To this day, I’m not sure why I wasn’t able to get anyone to call me “Hot Chocolate.” Perhaps people didn’t know about my love of hot chocolate or perhaps it was that every time I said “Hot Chocolate,” I would say it in a high-pitched voice and then wrap my arms around myself in a B-boy pose.
I may not be able to get others to call me “Hot Chocolate,” but for some reason these new Hot Chocolate Pop-Tarts have no problem being called “Hot Chocolate,” despite not even tasting like hot chocolate and marshmallows like the picture on the box suggests.
Sure it’s got the words “hot chocolate” printed on its box, but when I put “Hot Chocolate” on one of those “Hello My Name Is” name tags, that didn’t even convince anyone to call me by my desired nickname. I thought about getting “Hot Chocolate” tattooed on one of my ass cheeks, but quickly realized the words on my ass would have a totally different meaning whenever I had to take a crap.
Despite not tasting like hot chocolate, the Hot Chocolate Pop-Tarts weren’t bad. They were chocolatey, but not hot chocolatey, and they weren’t as good as some of the other chocolatey Pop-Tarts I’ve reviewed. Speaking of other chocolatey flavors of Pop-Tarts, this one didn’t come with a recommendation to freeze them, but I did try them frozen and they were all right. Just like an Owen Wilson cameo in a Luke Wilson movie, or visa versa, freezing it didn’t make a difference at all.
Each Hot Chocolate Pop-Tart has 200 calories, 2.5 grams of saturated fat, zero grams of trans fat, 200 milligrams of sodium, 34 grams of carbs, less than one gram of fiber, 18 grams of sugar, two grams of protein, 50 milligrams of mediocrity, and a variety of vitamins and minerals.

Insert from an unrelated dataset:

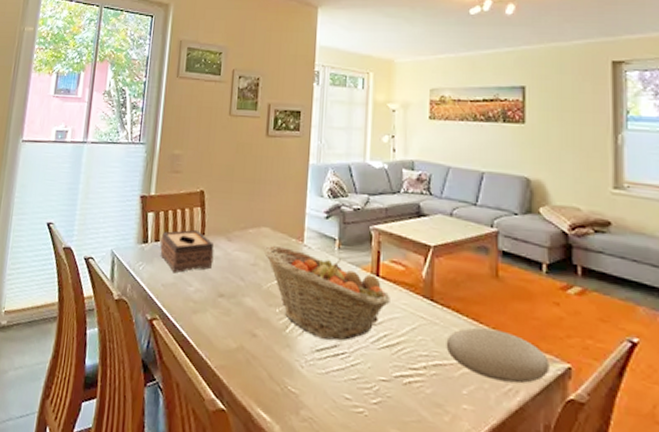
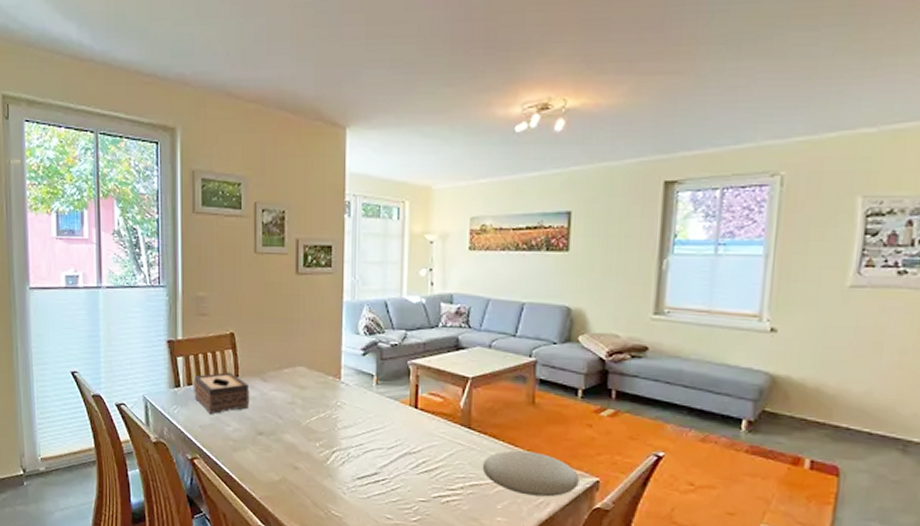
fruit basket: present [263,245,390,341] -> none [300,383,429,469]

Now that I think about it, I’m actually glad that “Hot Chocolate” didn’t stick as my nickname, because I now have a new nickname that I’d like to be called. I think I’m going to try to get people to call me “The Pocket Rocket,” because of my love of cargo pants and my fascination with NASA.

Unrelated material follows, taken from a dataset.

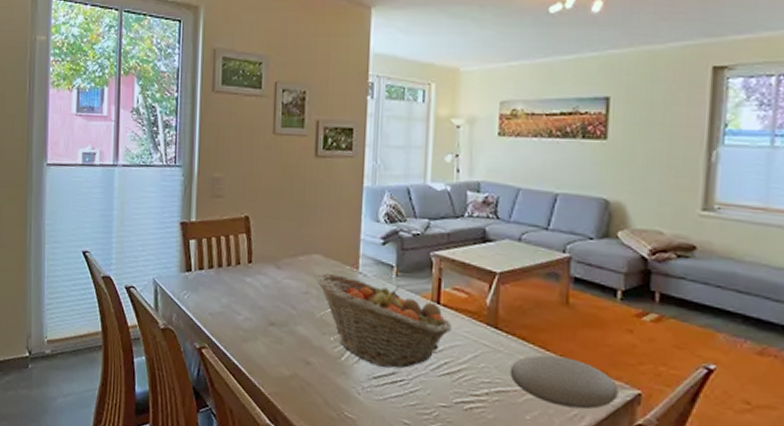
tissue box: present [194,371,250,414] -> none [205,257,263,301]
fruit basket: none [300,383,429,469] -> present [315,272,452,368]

Item: Hot Chocolate Pop-Tarts
Purchased at: Safeway
Rating: 6 out of 10
Pros: Sweet. Chocolatey. Vitamins and minerals. Hot chocolate the drink. The song “You Sexy Thing” by Hot Chocolate. Didn’t get that Hot Chocolate tattoo on my ass.
Cons: No one wanted to call me “Hot Chocolate.” Doesn’t really taste like hot chocolate. Freezing it doesn’t do anything for it. Melted candy bars in my pocket. My excessive use of quotation marks in this review. None of the fashion trends I tried to start in college caught on, especially showing off my ass crack.